Divided into three parts, it appeared in the 1 January 1889, No. 4613 issue of Novoye Vremya, titled "Fairytale" (Сказка). With a new title, "The Bet", revised and cut with part 3 of the original text now gone, it was included in Volume 4 of Chekhov's Collected Works, published in 1899–1901 by Adolf Marks. Chekhov explained the reason for the omission in 1903: "As I was reading the proofs, I came to dislike the end, it occurred to me that it was too cold and cruel."

==Plot==
As the story opens, a banker recalls the occasion of a bet he had made fifteen years before. Guests at a party that he was hosting that day fell into a discussion of capital punishment; the banker viewed it as more humane than life imprisonment, while a young lawyer disagreed, insisting that he would choose life in prison rather than death. They agreed to a bet: if the lawyer could spend fifteen years in total isolation, the banker would pay him two million rubles. The lawyer would have no direct contact with any other person, but could write notes to communicate with the outside world and receive whatever comforts he desired.

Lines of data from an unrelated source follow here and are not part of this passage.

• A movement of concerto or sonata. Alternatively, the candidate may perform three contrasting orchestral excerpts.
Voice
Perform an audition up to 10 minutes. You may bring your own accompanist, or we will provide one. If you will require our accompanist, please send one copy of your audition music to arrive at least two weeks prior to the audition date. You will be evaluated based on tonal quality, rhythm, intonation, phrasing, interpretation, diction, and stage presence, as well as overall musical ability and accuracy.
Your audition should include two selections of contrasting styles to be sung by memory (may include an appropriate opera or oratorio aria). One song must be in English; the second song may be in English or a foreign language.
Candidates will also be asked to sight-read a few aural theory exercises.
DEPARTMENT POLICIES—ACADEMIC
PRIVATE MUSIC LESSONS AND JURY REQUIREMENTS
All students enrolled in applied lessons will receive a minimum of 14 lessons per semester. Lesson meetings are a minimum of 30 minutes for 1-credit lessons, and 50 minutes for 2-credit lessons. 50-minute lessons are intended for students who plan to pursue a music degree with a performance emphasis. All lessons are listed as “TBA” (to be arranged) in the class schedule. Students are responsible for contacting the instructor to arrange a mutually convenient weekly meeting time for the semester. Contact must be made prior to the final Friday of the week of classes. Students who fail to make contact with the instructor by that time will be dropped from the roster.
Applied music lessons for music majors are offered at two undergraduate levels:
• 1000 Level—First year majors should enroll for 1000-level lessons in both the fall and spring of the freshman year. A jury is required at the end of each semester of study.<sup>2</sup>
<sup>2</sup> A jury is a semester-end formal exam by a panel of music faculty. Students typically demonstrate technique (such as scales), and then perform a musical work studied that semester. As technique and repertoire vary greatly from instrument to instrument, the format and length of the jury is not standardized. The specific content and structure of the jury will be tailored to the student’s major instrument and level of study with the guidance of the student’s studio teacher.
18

Confined to a lodge on the banker's property, the lawyer suffers from loneliness and depression at first but eventually begins to read and study in a wide range of subjects. The lawyer takes advantage of the solitude to educate and amuse himself in various ways. Over the years, the banker's fortunes begin to decline. The banker realizes that if he loses, paying off the bet will lead to bankruptcy.

In the early hours of the day when the fifteen-year period is to expire, the banker resolves to kill the lawyer, but finds him greatly emaciated and sleeping at a table. A note written by the lawyer reveals that he has chosen to abandon the bet, having learned that material goods are fleeting and that divine salvation is worth more than money. Shocked and moved after reading the note, the banker kisses the lawyer on the head and returns to bed. When the banker wakes up later that morning, a watchman reports that the lawyer has climbed out the window and fled the property, forfeiting the bet. To prevent the spread of rumors, the banker locks the note in his safe.